Problem description =
Only the text of the records belongs in the answer; the pictures must be dropped.

Data shown =
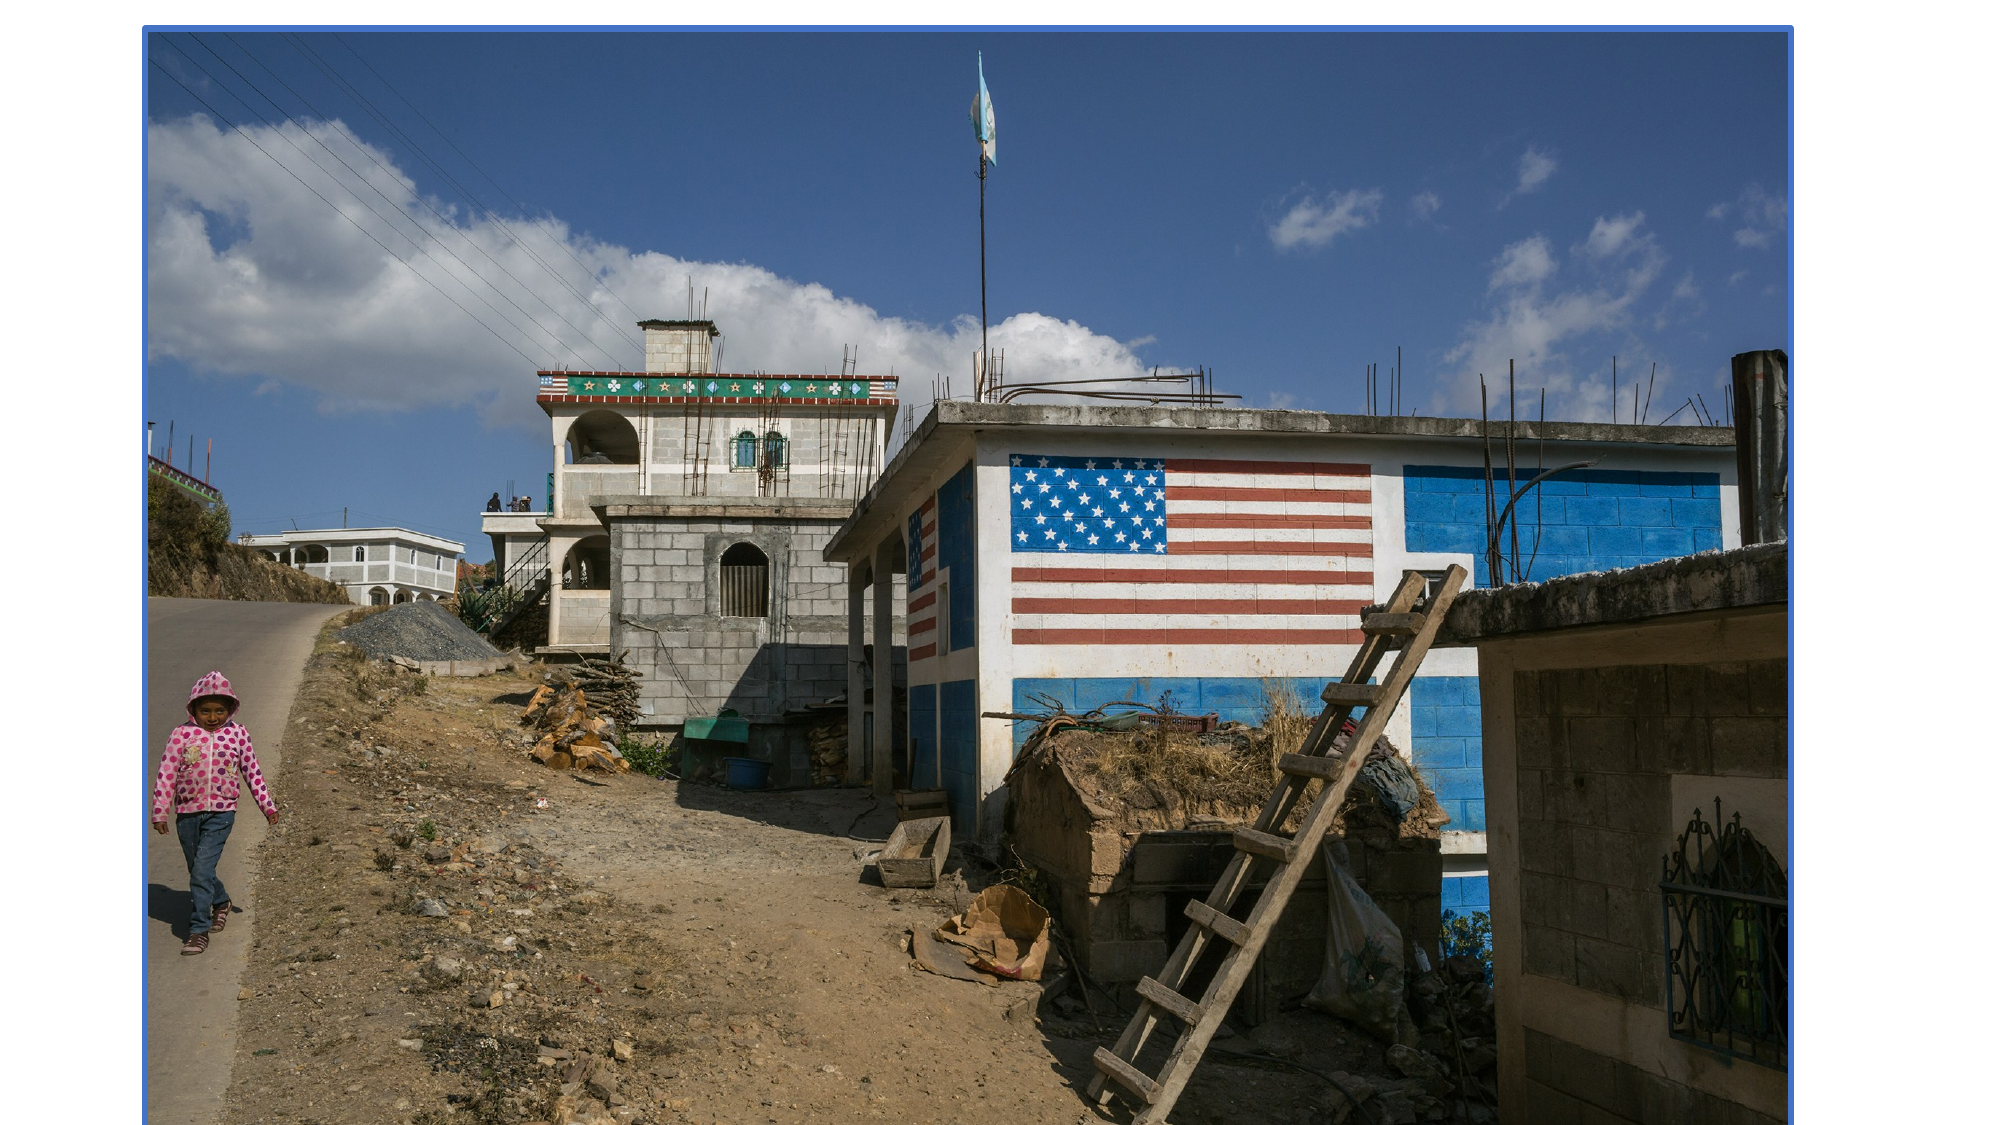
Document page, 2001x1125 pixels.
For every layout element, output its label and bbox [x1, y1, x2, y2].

picture [148, 32, 1788, 1125]
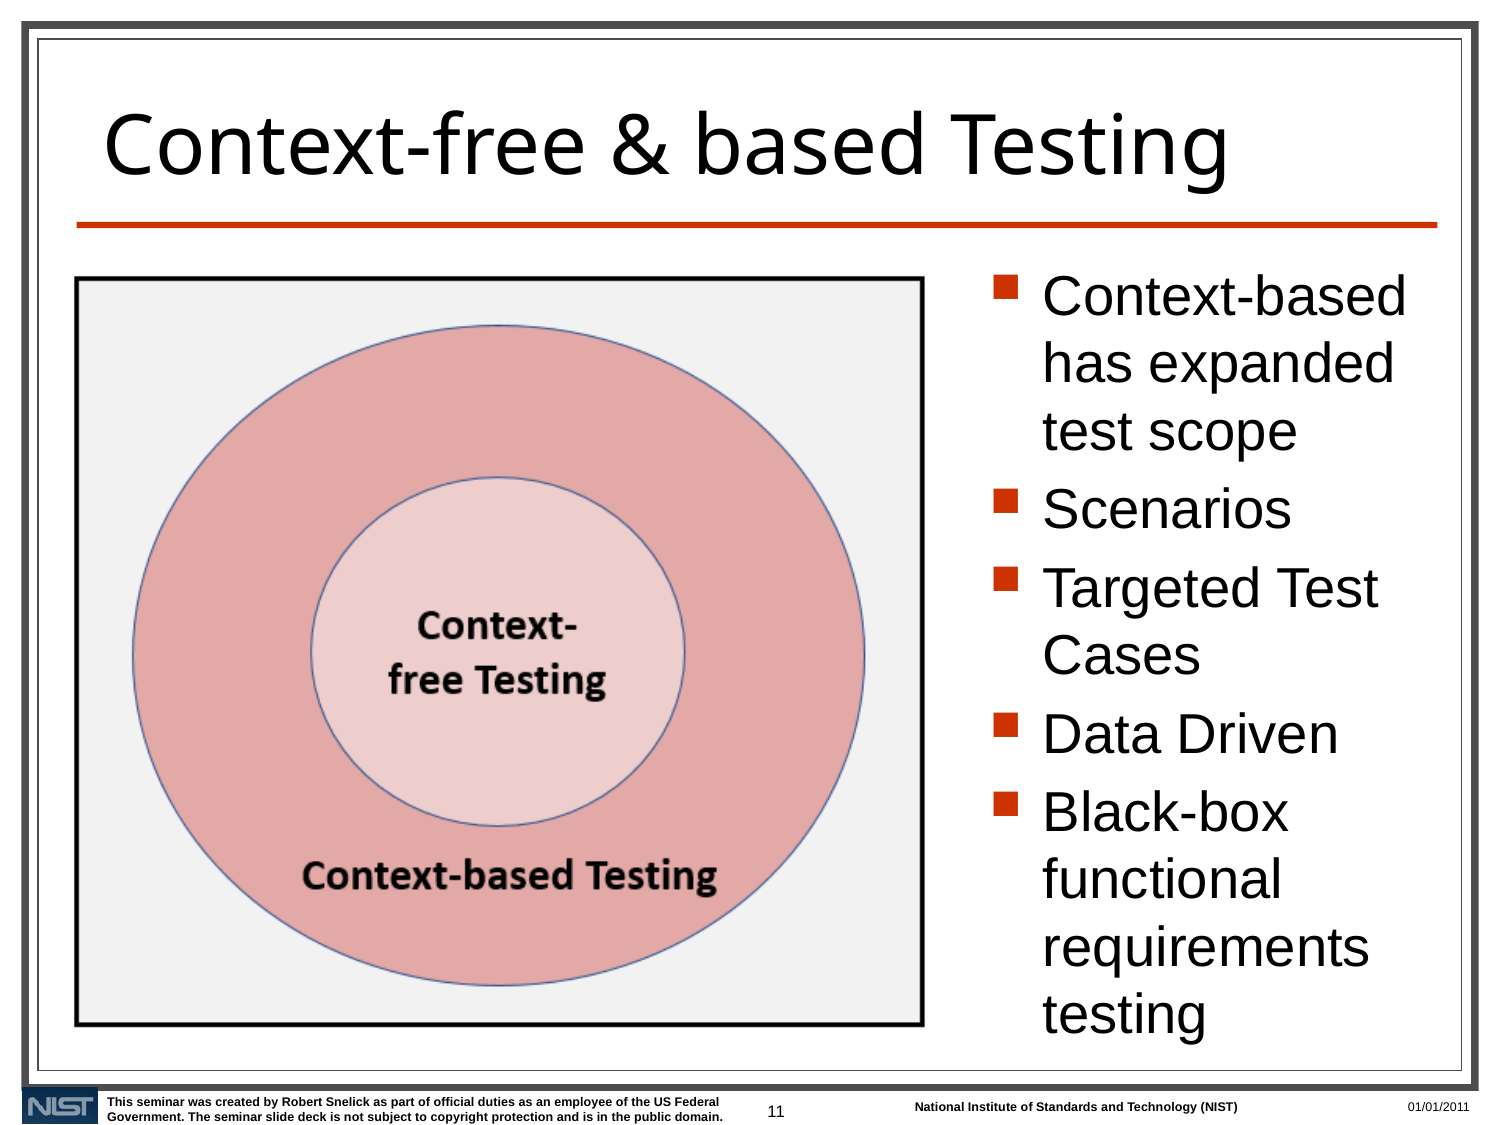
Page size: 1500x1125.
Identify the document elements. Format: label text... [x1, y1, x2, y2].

picture [22, 1087, 98, 1124]
slide_number 11 [712, 1071, 801, 1125]
title Context-free & based Testing [87, 62, 1438, 199]
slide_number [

Result =
Document page, 2001x1125 pixels.
For every layout element, output its label and bbox [x1, y1, x2, y2].

picture [148, 32, 1788, 1125]
Page size: 1500x1125.
Identify the document elements. Format: label text... [x1, y1, x2, y2].

picture [22, 1087, 98, 1124]
slide_number 11 [712, 1071, 801, 1125]
title Context-free & based Testing [87, 62, 1438, 199]
slide_number [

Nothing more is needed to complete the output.